Carl Philipp Emmanuel BACH (1714-1788)
Cello Concerto Wq.170 in A minor (1750) [23:00]
Cello Concerto Wq.171 in B flat major (1751) [20:26]
Cello Concerto Wq.172 in A major (1753) [17:17]
Julian Steckel (cello)
Stuttgarter Kammerorchester/Susanne von Gutzeit
rec. 19-21 May 2015 Göppingen Stadthalle, Göppingen, Germany
HÄNSSLER CLASSIC HC15045 [60:46]

Carl Philipp Emmanuel Bach wrote his three cello concerti in the early 1750s. Here are spirited and highly enjoyable versions of these popular works, played by Julian Steckel and the Stuttgart Chamber Orchestra, led by Susanne von Gutzeit.
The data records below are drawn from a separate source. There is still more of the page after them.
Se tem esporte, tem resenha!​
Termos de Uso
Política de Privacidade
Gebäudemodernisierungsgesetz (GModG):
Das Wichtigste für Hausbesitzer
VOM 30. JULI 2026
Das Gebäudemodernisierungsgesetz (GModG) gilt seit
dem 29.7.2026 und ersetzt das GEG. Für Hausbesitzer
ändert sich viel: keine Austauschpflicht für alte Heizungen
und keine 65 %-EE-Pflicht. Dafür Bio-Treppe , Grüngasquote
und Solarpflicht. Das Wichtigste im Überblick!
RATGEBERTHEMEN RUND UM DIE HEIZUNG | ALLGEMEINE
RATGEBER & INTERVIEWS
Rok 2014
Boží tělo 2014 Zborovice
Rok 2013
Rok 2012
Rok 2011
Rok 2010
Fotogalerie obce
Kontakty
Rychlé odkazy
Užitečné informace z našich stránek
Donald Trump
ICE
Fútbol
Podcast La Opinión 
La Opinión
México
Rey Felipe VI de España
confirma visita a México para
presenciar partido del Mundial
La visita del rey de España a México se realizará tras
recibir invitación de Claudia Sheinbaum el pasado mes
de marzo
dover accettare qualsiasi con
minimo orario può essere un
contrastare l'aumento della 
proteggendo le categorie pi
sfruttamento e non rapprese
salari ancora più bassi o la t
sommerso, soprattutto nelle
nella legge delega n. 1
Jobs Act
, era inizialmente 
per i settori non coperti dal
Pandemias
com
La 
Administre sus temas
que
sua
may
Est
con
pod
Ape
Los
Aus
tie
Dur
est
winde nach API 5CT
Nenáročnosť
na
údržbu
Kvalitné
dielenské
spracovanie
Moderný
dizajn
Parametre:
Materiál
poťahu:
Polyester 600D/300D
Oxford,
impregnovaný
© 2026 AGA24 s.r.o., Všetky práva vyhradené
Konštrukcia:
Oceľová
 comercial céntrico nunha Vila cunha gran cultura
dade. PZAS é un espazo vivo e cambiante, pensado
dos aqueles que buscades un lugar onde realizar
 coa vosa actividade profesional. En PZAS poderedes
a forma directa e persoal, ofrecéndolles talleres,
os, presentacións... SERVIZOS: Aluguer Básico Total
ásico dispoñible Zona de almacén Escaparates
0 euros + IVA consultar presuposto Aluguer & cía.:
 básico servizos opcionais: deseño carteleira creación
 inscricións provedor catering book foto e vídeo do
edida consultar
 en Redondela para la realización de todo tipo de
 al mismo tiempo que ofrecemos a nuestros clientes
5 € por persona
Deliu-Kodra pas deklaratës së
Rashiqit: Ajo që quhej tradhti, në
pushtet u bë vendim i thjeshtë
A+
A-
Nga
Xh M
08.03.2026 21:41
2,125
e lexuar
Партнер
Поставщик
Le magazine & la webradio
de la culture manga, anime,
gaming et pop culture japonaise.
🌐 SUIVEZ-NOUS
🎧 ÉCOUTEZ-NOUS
The performances, on modern instruments, remind listeners how the much difference between historically informed and conventional performance practice has narrowed. The old Stuttgart Chamber Orchestra of Karl Munchinger’s era produced a very warm and sometimes cloying sound. Today the orchestra has a much leaner, but not acidic sound, and its interpretations have been influenced by intervening years of discoveries about Eighteenth Century performance conventions.

Julian Steckel is a young German cellist who has also recorded Korngold and Bloch, suggesting a wide range of musical interest. He is technically assured, but just as important, really seems to enjoy the onrush of notes that Bach provides. Conductor Susanne von Gutzeit is in accord, which results in performances that are on the happy side of nervous energy. That is to say, this recording does not make C.P.E. Bach sound quite as neurotic as some. Nonetheless, even after decades of listening to these pieces, it is still wonderfully strange music, surprising listeners by lurching headlong into unexpected regions. Many interpreters treat C.P.E. Bach as a proto-romantic, or even as a voice speaking to our own anxious time. Steckel and von Gutzeit seem to anchor him more firmly in his own era, with no musical loss.

I call attention to Steckel’s gentle playing at the opening of the B flat concerto (Wq. 171), the excitement he brings to the end of the A minor concerto (Wq. 170), and the forward motion that all of these musicians bring to the slow movements, which some players make static and dull.

These are lively performances of three outstanding pre-classical cello concerti, full of drama, but more genial than disturbed.